Unterschätzen Sie die Menschen nicht. Wenn es so wäre, wie Sie sagen, hätte in Deutschland die Linkspartei die absolute Mehrheit. Es gibt ganz offensichtlich ein breites bürgerliches Bewusstsein dafür, dass man sich anders verhalten muss, wenn man verantwortlich entscheiden will. Die Ersparnisse der deutschen Privathaushalte sind genau so hoch wie die deutsche Staatsverschuldung. Das zeigt, dass die Bürger die Prinzipien der sozialen Marktwirtschaft und die Appelle des Ludwig Erhard nicht vergessen haben. Der Bürger weiß, was „Maßhalten“ bedeutet. Der normale Abgeordnete kann das Wort nicht mal buchstabieren.

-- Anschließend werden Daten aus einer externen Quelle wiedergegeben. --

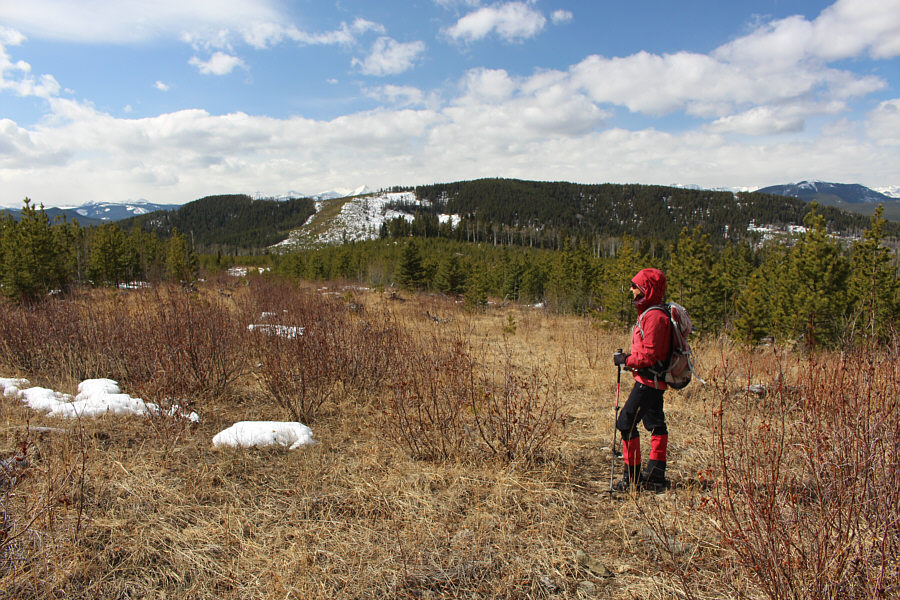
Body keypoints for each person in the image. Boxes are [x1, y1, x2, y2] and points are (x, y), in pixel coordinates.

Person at [611, 267, 671, 492]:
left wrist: (626, 359)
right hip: (653, 380)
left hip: (648, 381)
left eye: (635, 286)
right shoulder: (652, 312)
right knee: (655, 423)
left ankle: (632, 480)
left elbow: (650, 354)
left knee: (626, 423)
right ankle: (655, 476)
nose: (631, 290)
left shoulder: (655, 316)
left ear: (647, 288)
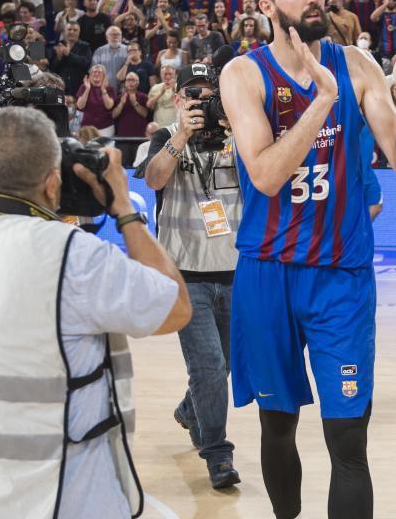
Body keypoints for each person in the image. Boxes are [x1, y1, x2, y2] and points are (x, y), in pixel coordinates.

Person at [0, 107, 192, 518]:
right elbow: (174, 307)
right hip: (42, 494)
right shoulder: (71, 255)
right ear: (53, 181)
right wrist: (123, 207)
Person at [220, 0, 396, 519]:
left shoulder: (358, 65)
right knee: (277, 427)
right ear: (268, 6)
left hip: (340, 274)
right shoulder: (242, 74)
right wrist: (322, 102)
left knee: (348, 441)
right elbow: (264, 174)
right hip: (268, 272)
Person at [139, 63, 243, 489]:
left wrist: (239, 132)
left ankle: (190, 411)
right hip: (186, 276)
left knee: (225, 366)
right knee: (209, 366)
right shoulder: (164, 138)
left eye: (208, 93)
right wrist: (180, 136)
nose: (200, 101)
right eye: (192, 94)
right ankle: (217, 452)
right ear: (177, 99)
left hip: (235, 272)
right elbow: (153, 178)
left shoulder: (238, 135)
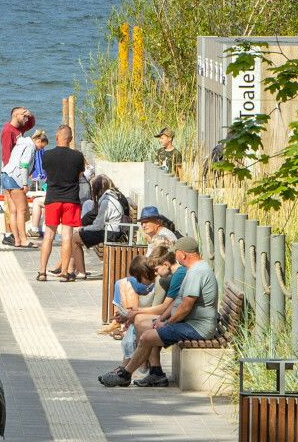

Das klingt wunderbar. Und wenn das Wirtschaftswachstum dann nachlässt, und das Geld knapp wird, gehen sich die Bürger gegenseitig an den Kragen?
Das ist die entscheidende Frage. Gelingt es uns, eine Verantwortungskultur zu entwickeln, in der das nicht passiert? Wie schränkt man Ansprüche – auch die eigenen – an das Gemeinwesen ein? Wie setzt man Ziele, auch Wachstumsziele, so, dass sie auch ohne Schuldencocktail erreichbar sind? Ich glaube, dass es auch für reifere Volkswirtschaften wie unsere ein altersgerechtes Verhalten gibt.
Klingt gut, aber wie macht man das?
Das wird eine der großen Leistungen einer zivilisierten Gesellschaft sein, die bereit ist, Verantwortung für sich selbst zu übernehmen und nicht auf die jeweils nächste Generation zu übertragen. Das wäre ein großer Akt der Versöhnung. Ich finde die Volksabstimmungen der jüngsten Vergangenheit da ganz ermutigend. In Baden-Württemberg hat man sich schließlich zum Bau des Bahnhofs Stuttgart 21 durchgerungen.
Und wenn die Eliten so verkommen sind, wie Sie das beschreiben – werden sie das zentrale Recht des Parlaments, das Budgetrecht, freiwillig aufgeben, eine neue Verfassung verhandeln und die zur Abstimmung stellen?
Es gibt in der politischen und der ökonomischen Elite durchaus Köpfe, denen man das zutrauen kann. Eliten wandeln sich. In Russland war es ein Michail Gorbatschow, der die Transformation angestoßen hat.
Halten Sie Banker und Politiker für schlecht, weil nur Menschen mit besonderen Charaktereigenschaften heute hier ihren Berufsweg suchen – oder verformt die Branche die Menschen, die in ihr arbeiten?
Zu meiner Jugendzeit landeten die langweiligsten Kinder der Klasse am Ende der Schule bei einer Bank oder Sparkasse. Das war gut so! Die Bankangestellten, wie man sie nannte, bekamen einen Schreck, wenn sie das Wort Risiko nur hörten. Die heutigen Investmentbanker bekommen einen Erregungszustand. Die Wirtschaftsprofessorin Ann-Kristin Achleitner spricht von einer „verformten Generation“. Es ist an der Zeit, das wir zur Normalität, zu Maß und Mitte, zurück finden. Es wäre für unsere Volkswirtschaft und unsere Gesellschaft bekömmlicher. Das Interview führte Ursula Weidenfeld.